We have investigations underway that in coming months and years will really show what can be done, from e-commerce investigations to electronic fraud to intrusion and crimes against children.
With proactive policing you will often fail as well, because you can look at a person or group with an expectation you will find them doing something and they may not be doing it at that time. [IT related policing] is prone to a success rate that is not as high as other industries. But I’m comfortable with how we have gone with investigations.
What was the hardest thing you’ve had to manage at the AHTCC?
MacGibbon: It was taking on the perspective on how we deal with industry and understanding industry’s motivation. Not falling into the trap of doing just what industry wants, yet also not going in as police officers and saying “‘allo, ‘allo, what’s all this then”.
It’s not a relationship of us dictating to [industry]. It needs to be a relationship where we understand how the banks respond and why they respond in a certain way to incidents. How we would normally respond to incidents in the physical world may not be the way we respond in the electronic world.
The sheer volume of relationships is also a challenge. We have seconded agency staff inside the centre and relationships we need to maintain outside. That’s internationally, domestically, private sector and public sector — it’s a unique challenge.
There’s also been very rapid growth. We came from a small base and in the term of one year we have come a very long way in terms of staff size, the scope of operations, technical skills and equipment. All of those things cause quite some pain. . .
There was some criticism on a recent ABC Four Corners program that Australia started out very well in the electronic policing game at the beginning and then dropped the ball. Do you think that was valid?
MacGibbon: I think Australian law enforcement is pretty well placed. There is no silver bullet for these things — there is no solution to this sort of crime, just as there isn’t for other types of crime in the community.
I think we are very well placed here in Australia with the formation of the AHTCC, and the relationships that come from that. The board of management includes all of the police commissioners who meet on a regular basis and talk about issues. When you have the CEOs of the country's police agencies talking specifically about high tech crime, that in itself is indicative of the institutional support that they give to it.
We can always want more police and larger budgets, but for me that is not the solution. Instead it's: have we established a centre of excellence? Are we staffing it well, and is it permeating into other institutions?

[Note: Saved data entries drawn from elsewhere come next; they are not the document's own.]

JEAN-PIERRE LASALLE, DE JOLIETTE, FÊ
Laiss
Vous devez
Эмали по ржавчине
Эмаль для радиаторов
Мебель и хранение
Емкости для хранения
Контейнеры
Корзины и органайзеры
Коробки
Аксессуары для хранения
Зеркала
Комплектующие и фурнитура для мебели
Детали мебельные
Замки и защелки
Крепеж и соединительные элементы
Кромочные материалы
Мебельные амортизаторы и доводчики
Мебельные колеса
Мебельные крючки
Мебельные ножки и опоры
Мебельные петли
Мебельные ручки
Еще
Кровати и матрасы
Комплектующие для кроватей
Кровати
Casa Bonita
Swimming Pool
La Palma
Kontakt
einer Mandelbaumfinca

Technology is introduced very rapidly and taken up by society very rapidly. The social problems associated with that technology flow from that, and it's really only at that point law enforcement can say "here are new some issues that are a byproduct of that new technology".

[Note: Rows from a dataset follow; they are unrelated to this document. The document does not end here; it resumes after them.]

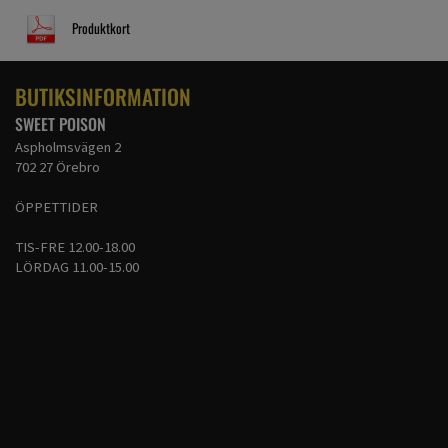
Produktkort
BUTIKSINFORMATION
SWEET POISON
Aspholmsvägen 2
702 27 Örebro
ÖPPETTIDER
TIS-FRE 12.00-18.00
LÖRDAG 11.00-15.00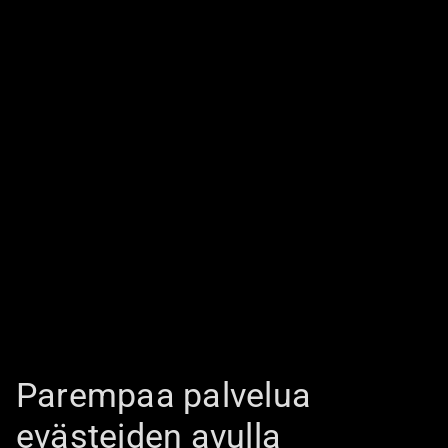
Parempaa palvelua
evästeiden avulla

Our job is not just to pick up the criminal spin-offs of [new technology] but to start talking to institutions about how, when they release their next item, we can talk to them about how to structure it so we can respond better. Indeed, maybe ask them not to introduce certain things because of the societal impact from a criminal point of view. But the lag between the introduction of technology and the bad bits that come from it means that there will always be an element of catch-up.
What do you see as your biggest challenge at eBay?

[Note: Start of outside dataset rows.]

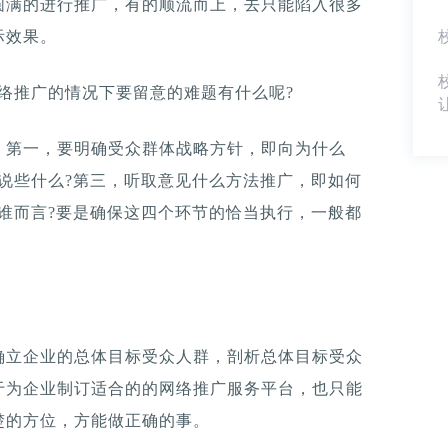
圆满的进行推广，有的顺流而上，去只能陷入很多
际效果。
络推广的情况下要留意的难题有什么呢?
：第一，要明确受众群体战略方针，即向为什么
说些什么?第三，听取意见什么方法推广，即如何
谁而言?要是确保这四个环节的恰当执行，一般都
确立企业的总体目标受众人群，剖析总体目标受众
于为企业制订适合的的网络推广服务平台，也只能
楚的方位，方能做正确的事。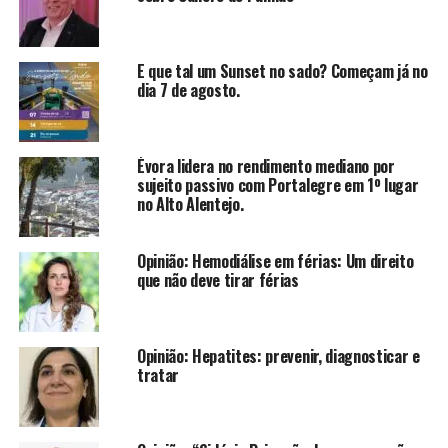
E que tal um Sunset no sado? Começam já no
dia 7 de agosto.
Évora lidera no rendimento mediano por
sujeito passivo com Portalegre em 1º lugar
no Alto Alentejo.
Opinião: Hemodiálise em férias: Um direito
que não deve tirar férias
Opinião: Hepatites: prevenir, diagnosticar e
tratar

MacGibbon: I can't say because I'm not there yet. . . But to me the biggest problem for high tech crime at the moment is end user compromise. It's reaching out to the public and trying to get them to behave in a manner that protects themselves. You can't afford to be paternalistic about end users, you can't do it for them — they have to do it for themselves. You need to give them the tools and the motivation to do it.
Policing is part of society, so I very much see this as a natural continuation of what I've done. But I'm sure it will bring some unique challenges.